*** Opening MATERIAL PROVIDED ***

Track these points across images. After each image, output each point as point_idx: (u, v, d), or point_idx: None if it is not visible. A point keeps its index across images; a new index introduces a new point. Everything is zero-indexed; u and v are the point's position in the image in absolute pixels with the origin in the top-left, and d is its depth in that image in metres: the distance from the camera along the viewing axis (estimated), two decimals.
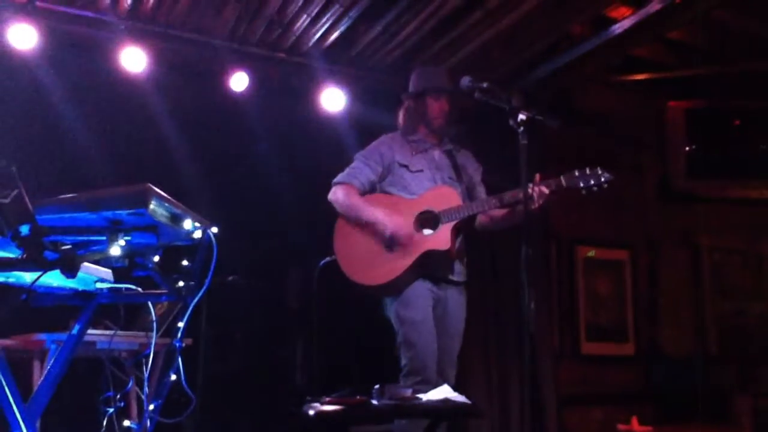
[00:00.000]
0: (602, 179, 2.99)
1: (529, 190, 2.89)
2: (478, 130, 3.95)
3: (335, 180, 3.32)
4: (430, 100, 3.35)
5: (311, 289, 3.58)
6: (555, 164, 5.23)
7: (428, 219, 3.18)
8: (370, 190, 3.32)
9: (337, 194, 3.27)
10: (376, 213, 3.16)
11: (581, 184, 3.00)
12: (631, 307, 5.66)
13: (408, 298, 3.12)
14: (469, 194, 3.33)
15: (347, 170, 3.33)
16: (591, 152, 5.41)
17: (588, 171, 3.01)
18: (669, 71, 5.22)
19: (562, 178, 3.03)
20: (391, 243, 3.12)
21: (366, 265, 3.14)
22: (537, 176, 3.01)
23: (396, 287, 3.12)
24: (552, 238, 5.40)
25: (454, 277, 3.23)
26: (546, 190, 3.00)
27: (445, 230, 3.12)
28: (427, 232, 3.17)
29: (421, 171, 3.28)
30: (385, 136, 3.42)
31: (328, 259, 3.37)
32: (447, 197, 3.20)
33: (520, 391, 4.95)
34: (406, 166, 3.28)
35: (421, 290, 3.14)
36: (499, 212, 3.24)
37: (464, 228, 3.27)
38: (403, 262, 3.10)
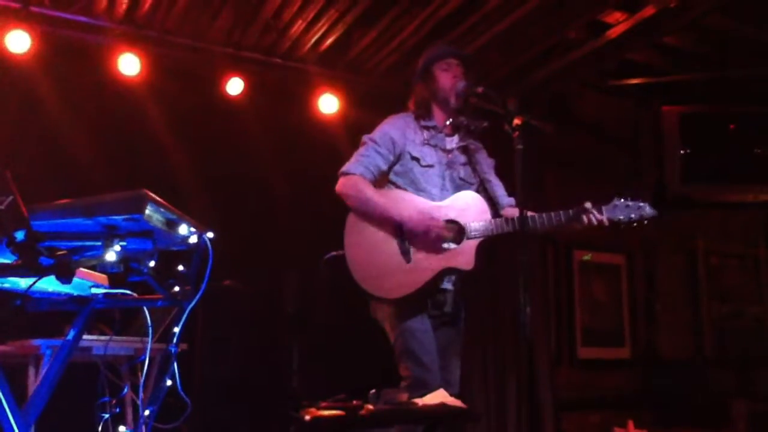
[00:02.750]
0: (644, 214, 2.77)
1: (584, 217, 2.75)
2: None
3: (344, 169, 2.94)
4: (438, 71, 3.02)
5: (310, 289, 3.42)
6: (552, 169, 5.32)
7: (452, 230, 2.85)
8: (377, 179, 2.98)
9: (348, 186, 2.90)
10: (401, 211, 2.81)
11: (621, 217, 2.78)
12: (628, 311, 5.67)
13: (407, 305, 2.83)
14: (483, 194, 3.03)
15: (357, 158, 2.94)
16: (587, 157, 5.43)
17: (630, 202, 2.79)
18: (664, 76, 5.23)
19: (603, 209, 2.78)
20: (411, 246, 2.80)
21: (380, 273, 2.80)
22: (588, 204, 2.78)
23: (404, 301, 2.81)
24: (549, 242, 5.40)
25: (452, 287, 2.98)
26: (595, 222, 2.75)
27: (470, 247, 2.81)
28: (448, 245, 2.83)
29: (432, 167, 2.97)
30: (397, 117, 3.06)
31: (334, 253, 2.93)
32: (475, 207, 2.90)
33: (518, 395, 4.95)
34: (417, 160, 2.95)
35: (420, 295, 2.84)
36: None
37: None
38: (418, 277, 2.79)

*** Closing MATERIAL PROVIDED ***

EXERCISE DESCRIPTION
The answer must repeat every record exactly, with all pictures left out.

EXPECTED OUTPUT
Track these points across images. After each image, output each point as point_idx: (u, v, d), or point_idx: None if it is not visible. A point keeps its index across images; a new index introduces a new point. Everything is zero-indexed; u and v are the point's position in the image in absolute pixels with the origin in the top-left, and d is its depth in that image in metres: the distance from the camera along the viewing axis (estimated), two decimals.
[00:00.000]
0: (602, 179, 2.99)
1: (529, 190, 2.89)
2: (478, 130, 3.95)
3: (335, 180, 3.32)
4: (430, 100, 3.35)
5: (311, 289, 3.58)
6: (555, 164, 5.23)
7: (428, 219, 3.18)
8: (370, 190, 3.32)
9: (337, 194, 3.27)
10: (376, 213, 3.16)
11: (581, 184, 3.00)
12: (631, 307, 5.66)
13: (408, 298, 3.12)
14: (469, 194, 3.33)
15: (347, 170, 3.33)
16: (591, 152, 5.41)
17: (588, 171, 3.01)
18: (669, 71, 5.22)
19: (562, 178, 3.03)
20: (391, 243, 3.12)
21: (366, 265, 3.14)
22: (537, 176, 3.01)
23: (396, 287, 3.12)
24: (552, 238, 5.40)
25: (454, 277, 3.23)
26: (546, 190, 3.00)
27: (445, 230, 3.12)
28: (427, 232, 3.17)
29: (421, 171, 3.28)
30: (385, 136, 3.42)
31: (328, 259, 3.37)
32: (447, 197, 3.20)
33: (520, 391, 4.95)
34: (406, 166, 3.28)
35: (421, 290, 3.14)
36: (499, 212, 3.24)
37: (464, 228, 3.27)
38: (403, 262, 3.10)
[00:02.750]
0: (644, 214, 2.77)
1: (584, 217, 2.75)
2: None
3: (344, 169, 2.94)
4: (438, 71, 3.02)
5: (310, 289, 3.42)
6: (552, 169, 5.32)
7: (452, 230, 2.85)
8: (377, 179, 2.98)
9: (348, 186, 2.90)
10: (401, 211, 2.81)
11: (621, 217, 2.78)
12: (628, 311, 5.67)
13: (407, 305, 2.83)
14: (483, 194, 3.03)
15: (357, 158, 2.94)
16: (587, 157, 5.43)
17: (630, 202, 2.79)
18: (664, 76, 5.23)
19: (603, 209, 2.78)
20: (411, 246, 2.80)
21: (380, 273, 2.80)
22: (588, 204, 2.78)
23: (404, 301, 2.81)
24: (549, 242, 5.40)
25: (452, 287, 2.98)
26: (595, 222, 2.75)
27: (470, 247, 2.81)
28: (448, 245, 2.83)
29: (432, 167, 2.97)
30: (397, 117, 3.06)
31: (334, 253, 2.93)
32: (475, 207, 2.90)
33: (518, 395, 4.95)
34: (417, 160, 2.95)
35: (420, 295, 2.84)
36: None
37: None
38: (418, 277, 2.79)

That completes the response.